Vivek Garipalli - Co-Founder, CEO & Chairman of the Board of Directors
Yes. Yes, the only thing I would add is since the founding of the company many years ago, we've always been clear and very intentional about saying every life and not every Medicare life as our mission and our mission is where we want to get to over the long term. And we be while ambitious. It's something that we will achieve over time.
Derrick L. Nueman - Head of IR & Corporate strategy
Great. Our last reddit question comes from Soydiet. Does Clover intend to expand in their managed care plans for Medicaid in any of the 50 states or to license Clover Assistance to companies that provide that such coverage?
Vivek Garipalli - Co-Founder, CEO & Chairman of the Board of Directors
Great question.
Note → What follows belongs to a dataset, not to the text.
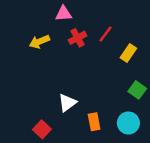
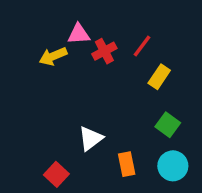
pink triangle: (64, 14) -> (79, 34), moved
yellow rectangle: (128, 53) -> (159, 77), moved
green square: (137, 90) -> (168, 125), moved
We've definitely especially have late been actively thinking about ways to drive massive positive impact into Medicaid from a mission perspective and ability to drive unique impact there, we think we can be well positioned, particularly around the Clover Assistant infrastructure. The goal, we will -- I'll stop there, but we'll share more on that in the future.
Derrick L. Nueman - Head of IR & Corporate strategy
Great. I'll give back to you to give any closing comments?
Vivek Garipalli - Co-Founder, CEO & Chairman of the Board of Directors
So big, big thank you to the team for a really tremendous quarter and a huge improvement versus Q2. And we're excited about what's happening on the growth side on MA and fee-for-service and a really, really big milestone for us to get to pretty massive traction in Georgia, and we think that's really exciting for the next many years.
Operator
This concludes today's conference call. Thank you For joining. You may now disconnect. Have a great day. Stay safe.